- **Selected excerpt**

September 27th was appointed Memorial Day. On the 25th a public meeting was called in Seattle at the old Pavilion. Honorable Roger S. Greene was elected chairman of that meeting, and he was to act as such on Memorial Day. Myself, Rev. George H. Watson and Honorable William H. White were invited to deliver at that time addresses on the character and public career of the fallen statesman.
On the appointed day an audience of over four thousand people assembled in front of and on each side of the west end of the old Occidental Hotel. The officers of the day and the speakers occupied the first balcony of the hotel. The exercises were appropriately opened with prayer by Rev. Ellis. Honorable Roger S. Greene made a brief but earnest and impressive address, and introduced me in the following complimentary language:
"We shall hear from one to-day who can occupy an appreciative standpoint and speak of the departed President with more than common sympathy for his public purposes and deeds.
"Yet more. You yourselves have something to say. You seek one of yourselves to speak for you; one who not only, like the lamented dead, thinks as the people think and feels as the people feel, but one who belongs to this local community and who shares our own peculiar shade of sorrow.
"Such an one is here. He is a man skilled in the use of words, a man identified with yourselves, a man experienced and accomplished in public and national affairs, a man personally acquainted with James A. Garfield.
"Fellow citizens, I introduce to you Orange Jacobs, your orator of to-day."
Thus eloquently introduced to the audience, I delivered the following address:
"FELLOW CITIZENS:--In arising to address you on this occasion I feel my own inability to do the subject justice; and the hollow impotence of human language to express the sentiment of national woe. We have assembled to honor the memory, to revere the character, and recount the living virtues of a fallen patriot and statesman. James A. Garfield, the popular idol of the nation, is no more. His spirit has passed the bourne from whence there is no return. We have, in time of our greatest need, lost one of our greatest statesmen and purest patriots. In the mid-day of his manhood, in the midst of his usefulness, just as hope became steady, and faith reliant and sure, Mr. Garfield descended to the grave. His sun of life has set forever. It fell from its meridian splendor, as falls a star from the blazing galaxy of heaven. No twilight obscured its setting.

- **Dataset section**
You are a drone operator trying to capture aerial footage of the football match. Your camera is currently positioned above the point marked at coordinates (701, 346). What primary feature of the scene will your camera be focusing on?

- **Assignment**
In the Memorial Day account, who opened the exercises with prayer?

- **Response area**
Rev. Ellis